Insight into Leisure
“Globalisation and localisation are two concurrent but apparently conflicting developments: The world is increasingly polarised between the ‘macro’ and the ‘micro’. All countries are integrally locked into the global economy and no country can succeed without operating in all the major established and emerging markets. People respond to globalisation of economies and cultures by looking to their own identities. The openness of the world economy means that the tourist has more choices and increased competition means better value.”
“With changing work practices and traditional work-leisure boundaries blurring, the trend is increasingly towards escapism and indulgence. Several shorter breaks are replacing the established long break as consumers adopt a snacking culture towards holidays, i.e. sampling lots of experiences rather than one main holiday. Increasingly, people want to capture the experience of a place through relaxation or by overloading their senses with adrenaline-charging activities. Tourists want holidays that offer physical and mental recharging in a short time, before they must return to normal life.”
“By 2030, every part of the globe will have been visited by tourists, new destinations will have emerged which had not even been considered in 1950 and pioneer tourists will be taking adventure holidays in outer space as the ultimate luxury experience.”

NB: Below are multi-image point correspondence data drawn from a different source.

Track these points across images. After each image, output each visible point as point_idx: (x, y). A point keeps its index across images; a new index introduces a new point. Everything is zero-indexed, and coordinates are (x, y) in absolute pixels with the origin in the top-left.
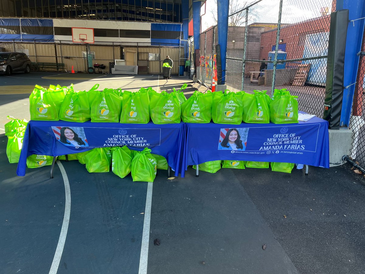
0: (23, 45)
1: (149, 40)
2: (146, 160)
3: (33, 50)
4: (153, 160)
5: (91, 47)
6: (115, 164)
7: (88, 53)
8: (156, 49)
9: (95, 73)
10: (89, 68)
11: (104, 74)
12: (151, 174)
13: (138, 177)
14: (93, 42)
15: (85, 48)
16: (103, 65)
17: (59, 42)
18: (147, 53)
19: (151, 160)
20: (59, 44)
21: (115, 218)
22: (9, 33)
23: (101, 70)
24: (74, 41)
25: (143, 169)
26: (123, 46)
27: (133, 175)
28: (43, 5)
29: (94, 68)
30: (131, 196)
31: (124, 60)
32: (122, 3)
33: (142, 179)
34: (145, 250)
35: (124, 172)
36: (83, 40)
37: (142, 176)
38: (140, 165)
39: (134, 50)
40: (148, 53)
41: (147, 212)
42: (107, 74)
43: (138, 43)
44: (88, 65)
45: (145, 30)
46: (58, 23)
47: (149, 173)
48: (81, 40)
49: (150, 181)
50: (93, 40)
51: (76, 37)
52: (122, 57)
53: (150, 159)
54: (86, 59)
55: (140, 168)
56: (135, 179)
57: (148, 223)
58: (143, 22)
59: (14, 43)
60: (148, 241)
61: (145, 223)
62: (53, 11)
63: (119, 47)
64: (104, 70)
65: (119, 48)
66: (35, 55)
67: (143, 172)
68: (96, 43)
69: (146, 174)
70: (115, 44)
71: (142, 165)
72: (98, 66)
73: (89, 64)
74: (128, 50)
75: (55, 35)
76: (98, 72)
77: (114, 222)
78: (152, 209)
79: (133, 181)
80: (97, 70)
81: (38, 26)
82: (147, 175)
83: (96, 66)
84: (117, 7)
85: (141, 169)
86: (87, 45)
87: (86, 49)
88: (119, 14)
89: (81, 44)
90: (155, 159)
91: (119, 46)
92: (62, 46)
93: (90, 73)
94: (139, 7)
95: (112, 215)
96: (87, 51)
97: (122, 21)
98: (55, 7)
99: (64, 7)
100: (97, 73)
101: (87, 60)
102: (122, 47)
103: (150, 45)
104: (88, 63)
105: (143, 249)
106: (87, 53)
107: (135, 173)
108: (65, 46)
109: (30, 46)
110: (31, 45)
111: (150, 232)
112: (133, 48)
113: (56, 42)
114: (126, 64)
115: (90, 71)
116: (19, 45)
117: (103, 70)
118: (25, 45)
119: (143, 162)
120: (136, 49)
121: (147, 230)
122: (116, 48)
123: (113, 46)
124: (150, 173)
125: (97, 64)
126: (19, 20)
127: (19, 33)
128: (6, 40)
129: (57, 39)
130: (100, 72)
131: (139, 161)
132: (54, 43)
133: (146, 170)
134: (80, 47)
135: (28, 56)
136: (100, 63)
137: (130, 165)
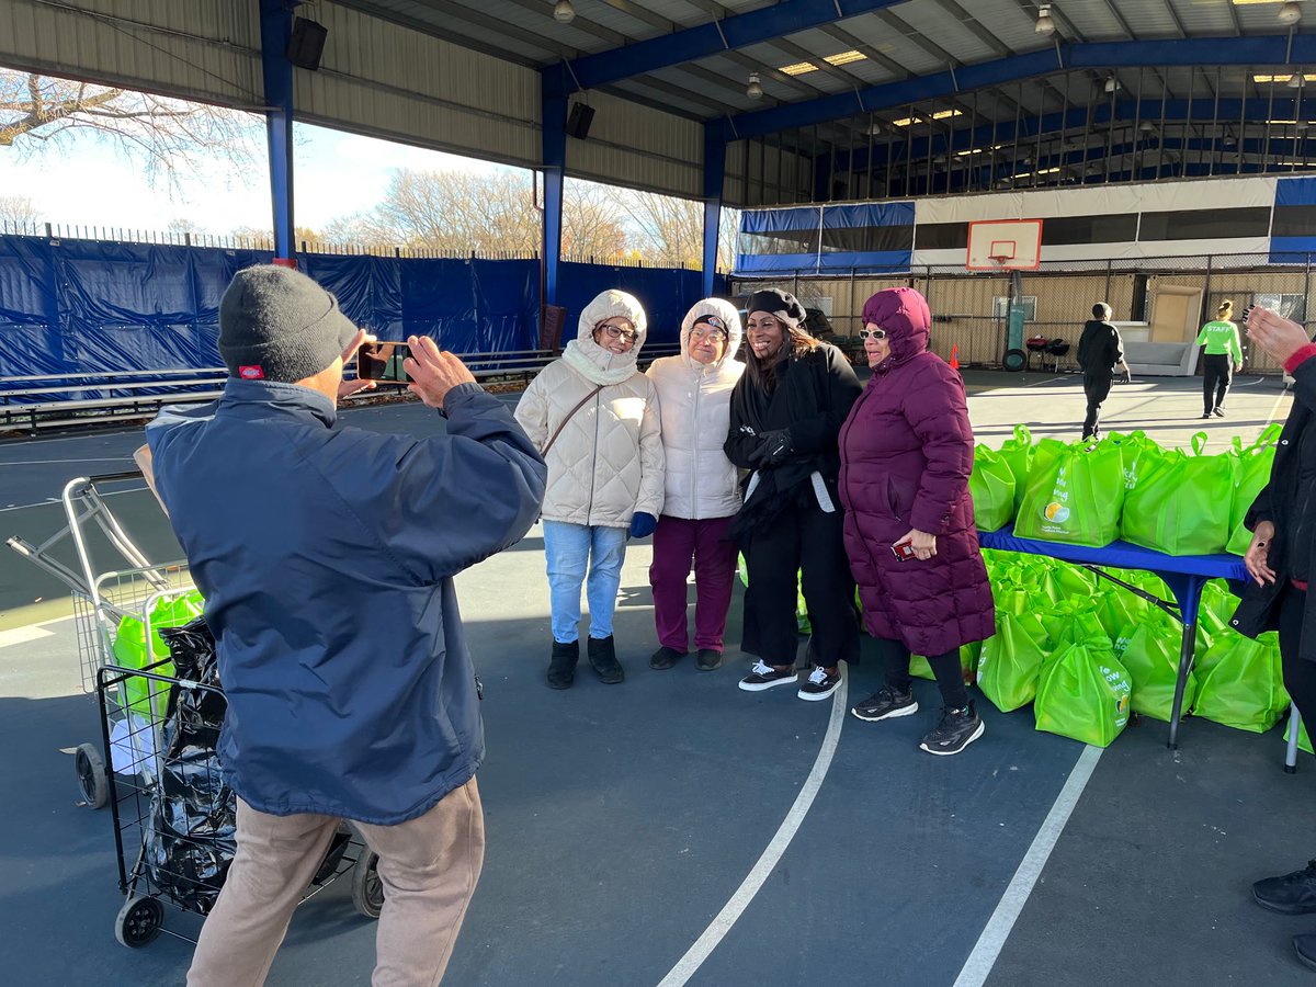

“Thus for the first time since his creation man will be faced with his real, his permanent problem – how to use his freedom from pressing economic cares, how to occupy the leisure which science and compound will have won for him, to live wisely and agreeably and well... It will be those people, who can keep alive, and cultivate into a fuller perfection, the art of life itself and do not sell themselves for the means of life, who will be able to enjoy the abundance when it comes... those walk most truly in the paths of virtue and sane wisdom who take least thought for the morrow. We shall once more value ends above means and prefer the good to the useful. We shall honour those who can teach us how to pluck the hour and the day virtuously and well, the delightful people who are capable of taking direct enjoyment in things, the lilies of the field who toil not, neither do they spin."
“Climate change will have dramatic impacts on how, where and when (and even if) people travel, and will reshape the industry over time."
"The growth of the middle classes in countries like China and India has the potential to dramatically reshape global tourism flows."
"The most remarkable aspect of the transition we are living through is not so much the passage from want to affluence as the passage from labor to leisure. Leisure contains the future, it is the new horizon. The prospect then is one of unremitting labor to bequeath to future generations a chance of founding a society of leisure that will overcome the demands and compulsions of productive labor so that time may be devoted to creative activities or simply to pleasure and happiness.”